EXERCISE INSTRUCTIONS:
**1.** Answer these questions from the science news text:
(a) Which drug maker says it plans to offer an effective malaria vaccine, and by what year?
(b) What are the MIT researchers' self-moving cubes called?
(c) Which of the three 2013 Nobel Prize winners is German?
**2.** Reproduce the part of the science news text starting with "4 A British" and going on through "in malaria-prone regions.".

SUPPLIED TEXT:
=====
5 The 2013 Nobel Prize in Physiology or Medicine
This prestigious prize will be shared by three scientists, Americans James Rothman and Randy Schekman, and German Thomas Sudhof. Their prize is in recognition of their solving “the mystery of how the cell organizes its transport system. Each cell is a factory that produces and exports molecules... The three Nobel Laureates have discovered the molecular principles that govern how this cargo is delivered to the right place at the right time in the cell.” Essentially, they have helped discover how neurons “talk” to each other, transporting materials (like insulin) around the body. If that makes no sense to you, don’t worry, it makes sense to them. And it just might help the medical community at large better understand how many diseases affect us, leading to better treatments.
4 A British Drug Company May Soon Have a Malaria Vaccine
Malaria is an ancient enemy: the disease has been with us for thousands upon thousands of years, and even today upwards of 750,000 people die from it each year. But over the past few decades, medical researchers have finally begun to fully understand how this “mosquito-borne parasitic disease” works, and what’s more, now drug maker GlaxoSmithKline says they plan to offer an effective malaria vaccine by the year 2015. That would be welcome news for the more than three billion people living in malaria-prone regions.
3 MIT Scientists Build a Robot that Can Build Itself
A team of MIT researchers have created the coolest building blocks on earth. They are called M-Blocks, and they don’t need your help to be played with. These amazing cubes each house tiny (but potent) computers that communicate with other blocks and control an internal “flywheel that can reach speeds of 20,000 [RPM].” When that rapidly spinning wheel is braked, sped or slowed in various controlled manners, it exerts force on the block housing it, causing the block to move in any variety of desired ways. Thus an apparently scattered pile of M-Blocks can suddenly come together to form a tower, a line, a wall and more. As the blocks are adapted for both smaller and larger (and more complicated) uses, the potential applications of this technology are expansive.
=====
GIVEN DATA:
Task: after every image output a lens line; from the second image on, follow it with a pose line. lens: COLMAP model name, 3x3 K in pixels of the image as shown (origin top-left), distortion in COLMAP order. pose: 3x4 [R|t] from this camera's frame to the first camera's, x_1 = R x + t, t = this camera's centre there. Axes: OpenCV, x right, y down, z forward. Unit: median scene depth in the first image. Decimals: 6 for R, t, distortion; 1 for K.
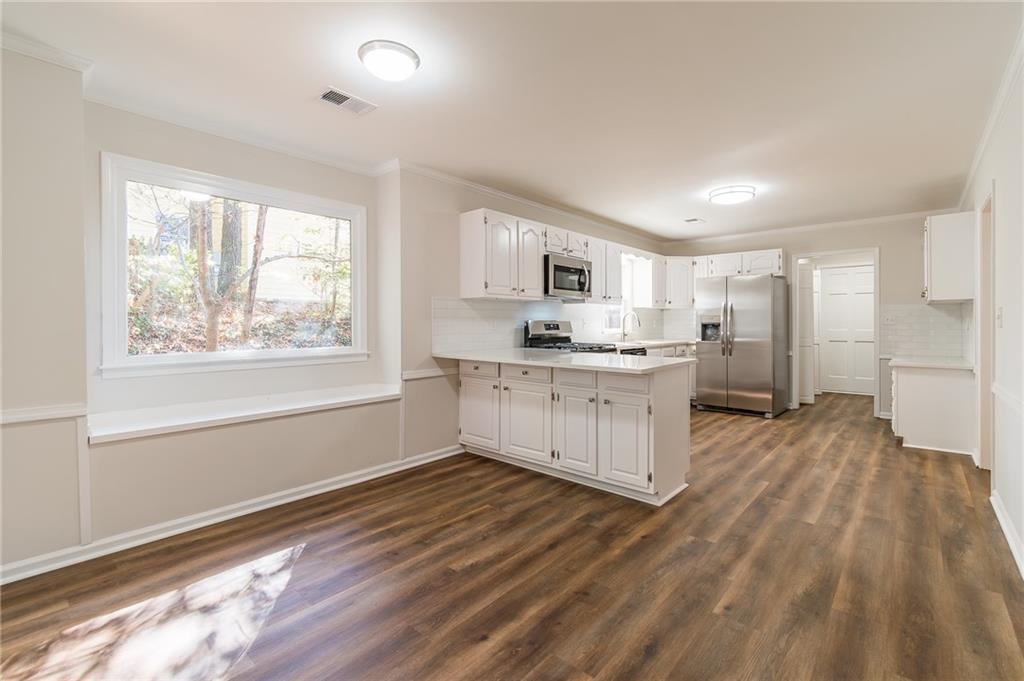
lens RADIAL K [[455.3, 0, 515.7], [0, 455.3, 331.9], [0, 0, 1]] dist [-0.001662, -0.000298]
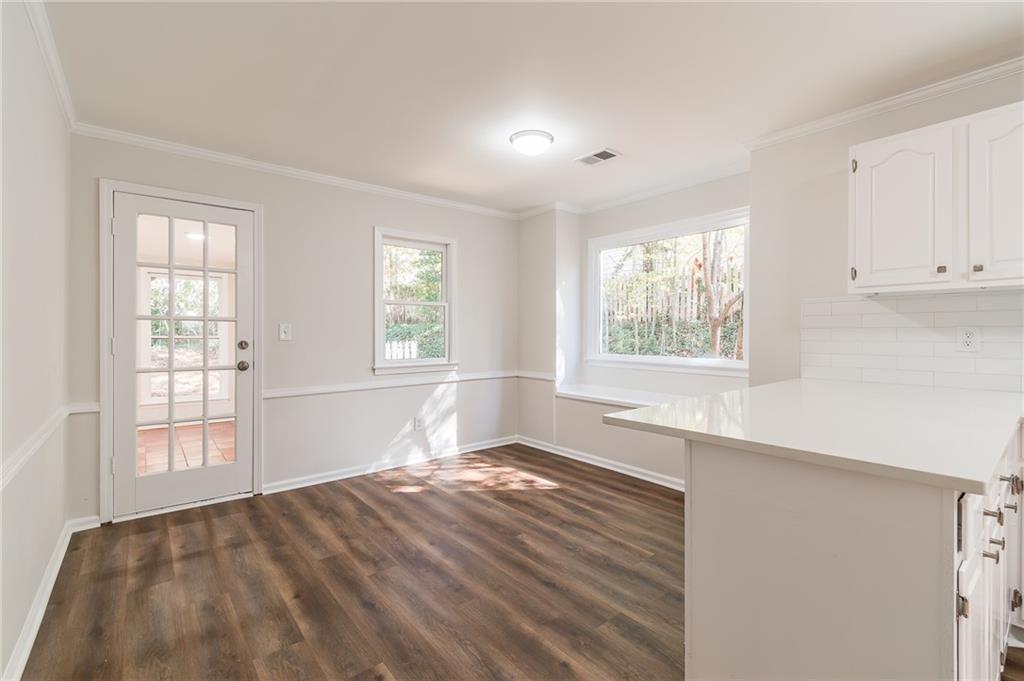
lens RADIAL K [[455.3, 0, 515.7], [0, 455.3, 331.9], [0, 0, 1]] dist [-0.001662, -0.000298]
pose [[-0.159920, 0.000655, -0.987130, 0.940787], [-0.023011, 0.999726, 0.004392, -0.027833], [0.986862, 0.023417, -0.159862, 1.028007]]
=====
RESULTS BY TASK:
**1.**
(a) GlaxoSmithKline, by 2015
(b) M-Blocks
(c) Thomas Sudhof

**2.**
4 A British Drug Company May Soon Have a Malaria Vaccine
Malaria is an ancient enemy: the disease has been with us for thousands upon thousands of years, and even today upwards of 750,000 people die from it each year. But over the past few decades, medical researchers have finally begun to fully understand how this “mosquito-borne parasitic disease” works, and what’s more, now drug maker GlaxoSmithKline says they plan to offer an effective malaria vaccine by the year 2015. That would be welcome news for the more than three billion people living in malaria-prone regions.